Sir Stuart Rose was telling anyone who would listen this week that he is a glass-half-full type of guy. But even he had to look pretty hard to find much good news in this week’s M&S interims.

While the looming axe over M&S’s array of expensive fashion models might have grabbed the headlines, the reverberations of Rose’s cost cuts will be felt not just in marketing but across the business, particularly in investment in store modernisation.

This is a sensible response to gruesome trading conditions. The expensive refurb programme has now covered most of the stores and M&S’s huge ad spend is harder to justify in these more difficult times. Only investment in technology and supply chain will be spared – and only because this is spending that should ultimately make the business more efficient.

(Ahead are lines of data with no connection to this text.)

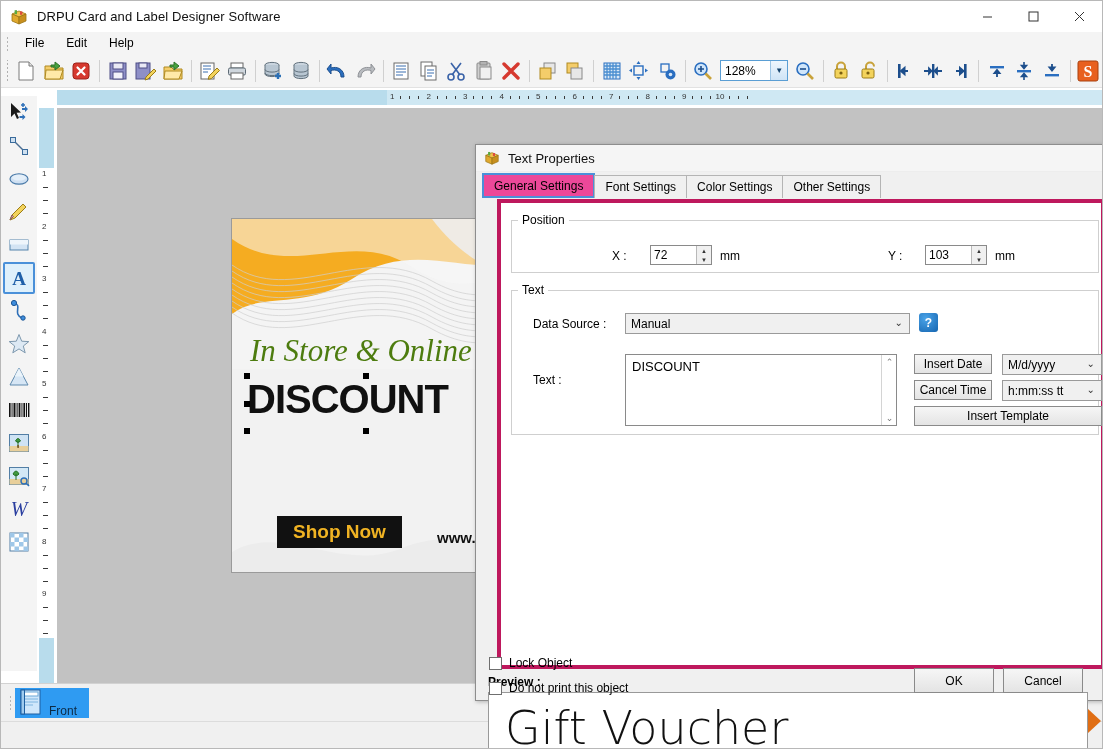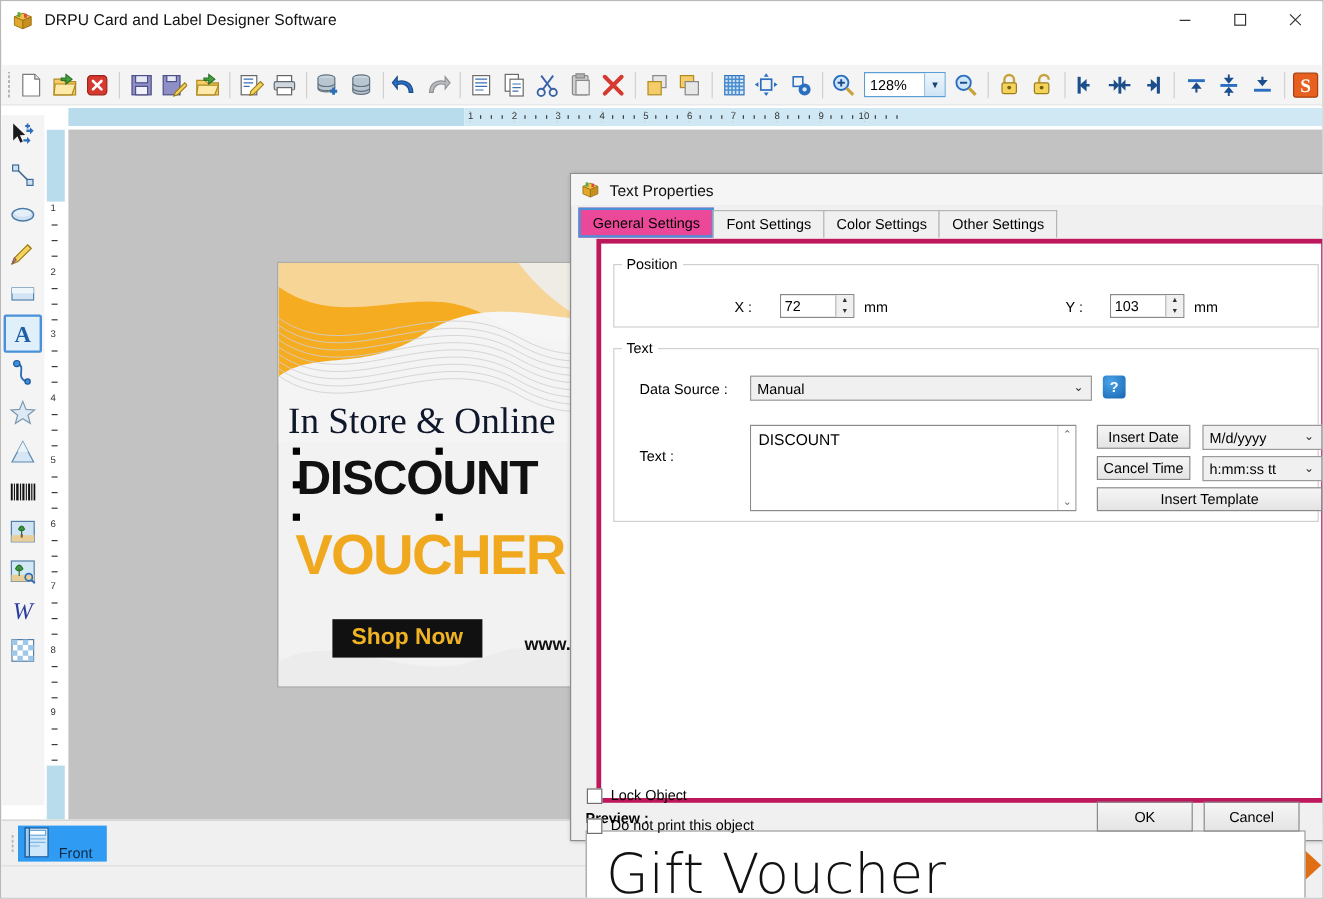--- a/index.html
+++ b/index.html
@@ -154,6 +154,12 @@
     </div>
   </div>
 
+  <div class="menubar">
+    <div class="grip"></div>
+    <div class="menu-item"><span>File</span></div>
+    <div class="menu-item"><span>Edit</span></div>
+    <div class="menu-item"><span>Help</span></div>
+  </div>
 
   <div class="toolbar">
     <div class="tb-grip"></div>

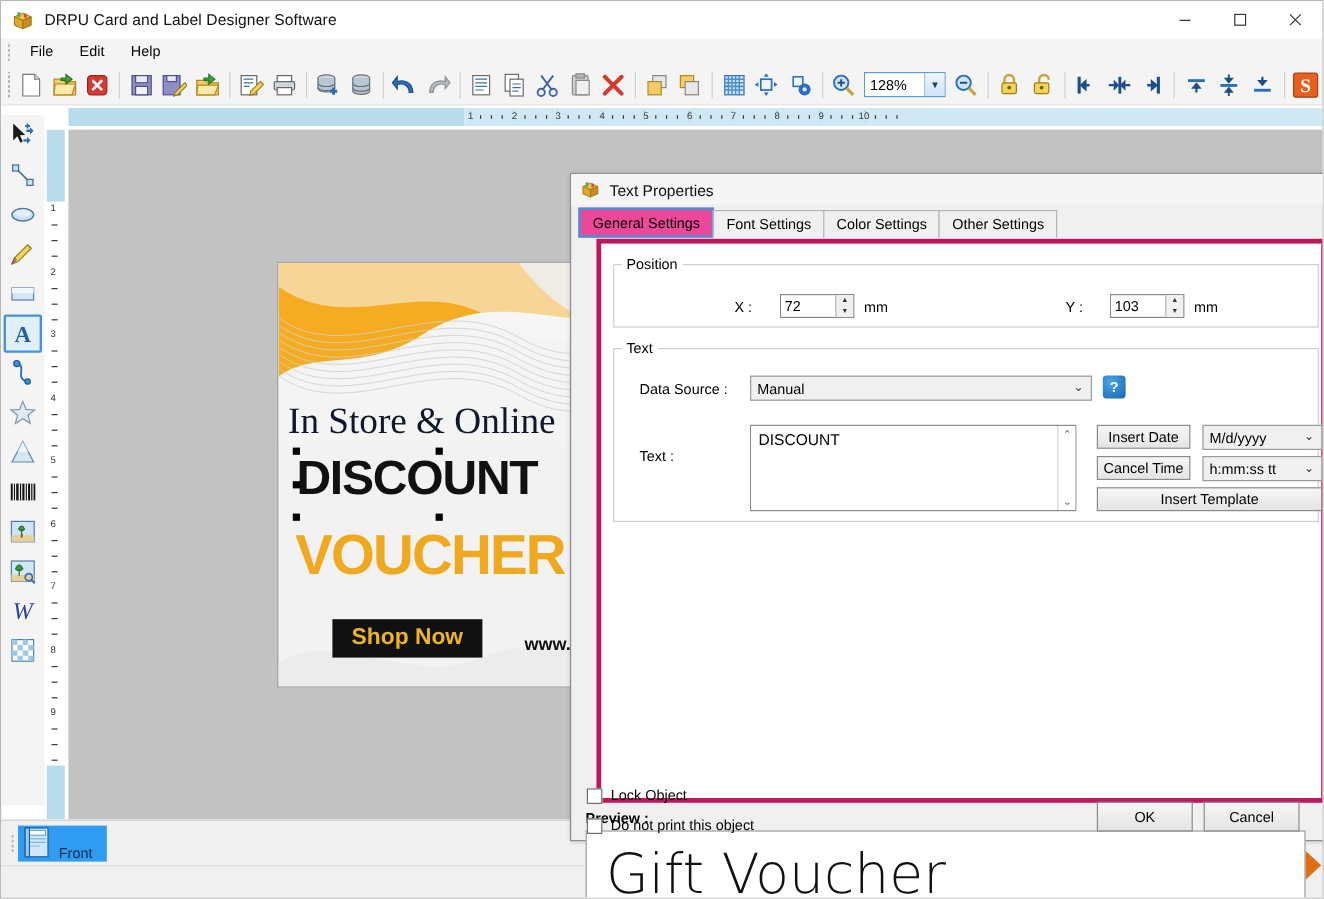--- a/index.html
+++ b/index.html
@@ -60,7 +60,7 @@
   .card{ position:absolute; left:174px; top:110px; width:312px; height:355px; background:#f2f2f2; border:1px solid #9a9a9a; overflow:hidden;}
 
   .swoosh-wrap{ position:absolute; left:0; top:0; width:312px; height:150px; overflow:hidden;}
-  .card-txt1{ position:absolute; left:8px; top:114px; font-family:"Liberation Serif", serif; font-size:31px; color:#0f172a; white-space:nowrap;}
+  .card-txt1{ position:absolute; left:18px; top:114px; font-family:"Liberation Serif", serif; font-size:31px; color:#4d7c0f; white-space:nowrap;font-style:italic;}
   .card-txt2{ position:absolute; left:15px; top:158px; font-size:40px; font-weight:bold; color:#111; letter-spacing:-1px; white-space:nowrap;}
   .card-txt3{ position:absolute; left:14px; top:215px; font-size:47px; font-weight:bold; color:#f0a81e; letter-spacing:-1.5px; white-space:nowrap;}
   .shopnow{ position:absolute; left:45px; top:297px; background:#111; color:#f0b323; font-size:19px; font-weight:bold; padding:5px 16px;}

The big question with M&S is whether the problem is more about the business or the market. It’s actually a bit of both, depending on which part of the business you’re talking about.

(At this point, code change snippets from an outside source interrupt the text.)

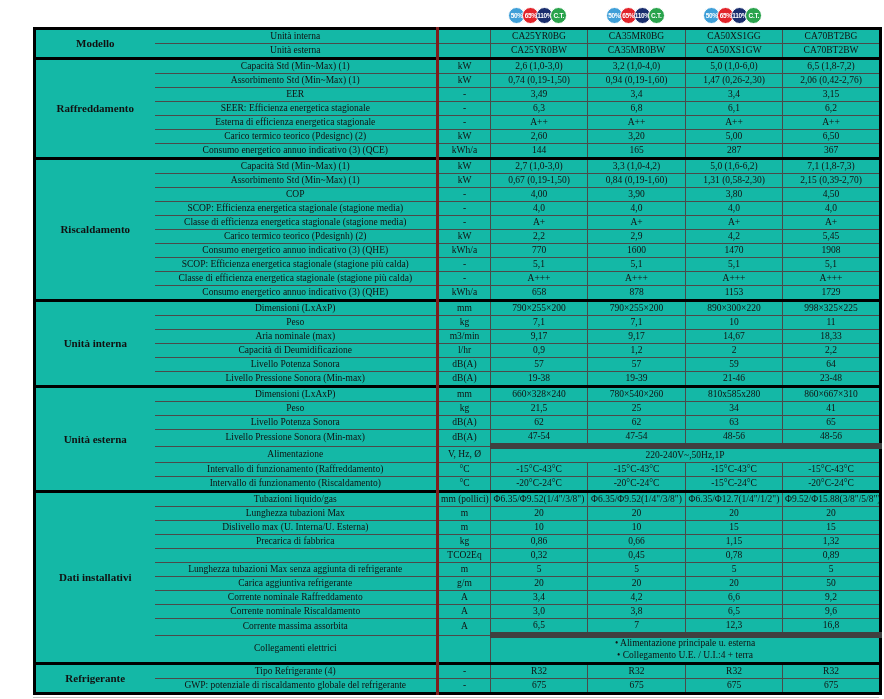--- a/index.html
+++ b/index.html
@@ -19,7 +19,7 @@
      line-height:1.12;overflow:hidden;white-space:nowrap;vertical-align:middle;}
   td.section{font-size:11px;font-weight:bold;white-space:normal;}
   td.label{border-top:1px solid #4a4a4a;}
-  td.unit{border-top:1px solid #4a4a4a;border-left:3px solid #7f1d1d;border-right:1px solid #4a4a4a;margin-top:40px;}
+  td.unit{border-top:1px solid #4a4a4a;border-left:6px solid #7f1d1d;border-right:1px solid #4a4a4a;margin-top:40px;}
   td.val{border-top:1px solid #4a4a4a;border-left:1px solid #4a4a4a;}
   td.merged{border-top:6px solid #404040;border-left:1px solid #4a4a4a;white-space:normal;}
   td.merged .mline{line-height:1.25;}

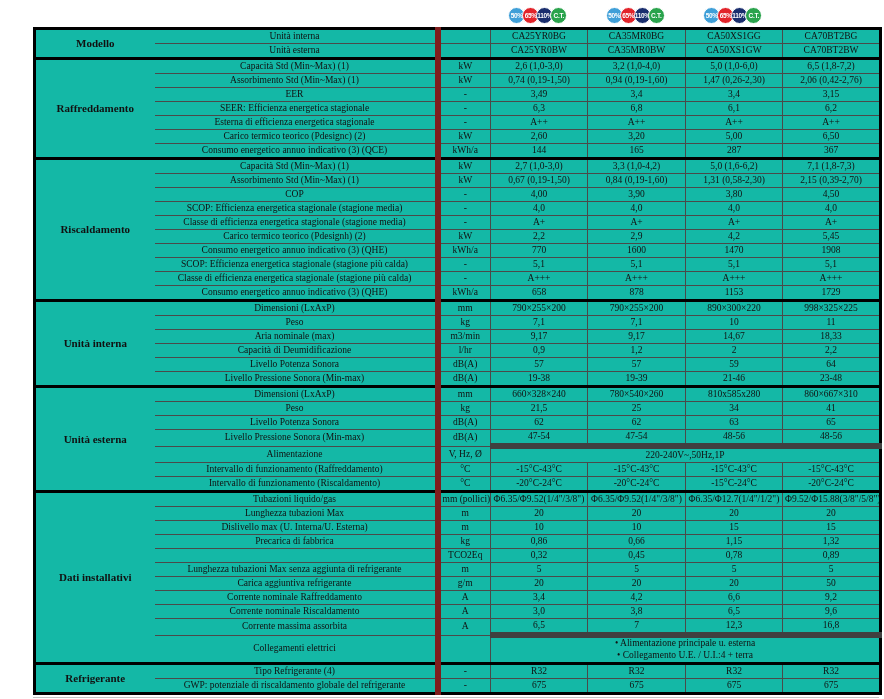--- a/index.html
+++ b/index.html
@@ -161,7 +161,7 @@
           <td class="val">4,00</td>
           <td class="val">3,90</td>
           <td class="val">3,80</td>
-          <td class="val">4,50</td>
+          <td class="val">2,62</td>
         </tr>
         <tr>
           <td class="label">SCOP: Efficienza energetica stagionale (stagione media)</td>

In fashion, M&S is juggling the difficult act of being all things to all shoppers. Whether any retailer can do this in practice is debatable, but introducing a new brand focused on its core 45-plus women’s market is a sensible move to shore up its position in its most important sector.

Food is a different story. Out-of-kilter pricing, irrelevant promotions and poor availability have all been problems, resulting in the remarkable achievement of managing a like-for-like fall in a highly inflationary grocery market. The opening of 70 extra Simply Food stores seems to have done little but cannibalise existing sales.

More aggressive promotions like “Dine in for£10” and 99p Wise Buys are the right way to go, but are only a start and M&S needs to keep working hard to demonstrate that it really does offer value as well as quality in food.

Being the bellwether of the high street means that when times are tough you take the flack. The store at Westfield – one of the real stars of the centre – shows how much good work is going on at M&S. The challenge for Rose is whether he can get all parts of the business right for all its customers in what are brutal times in retail.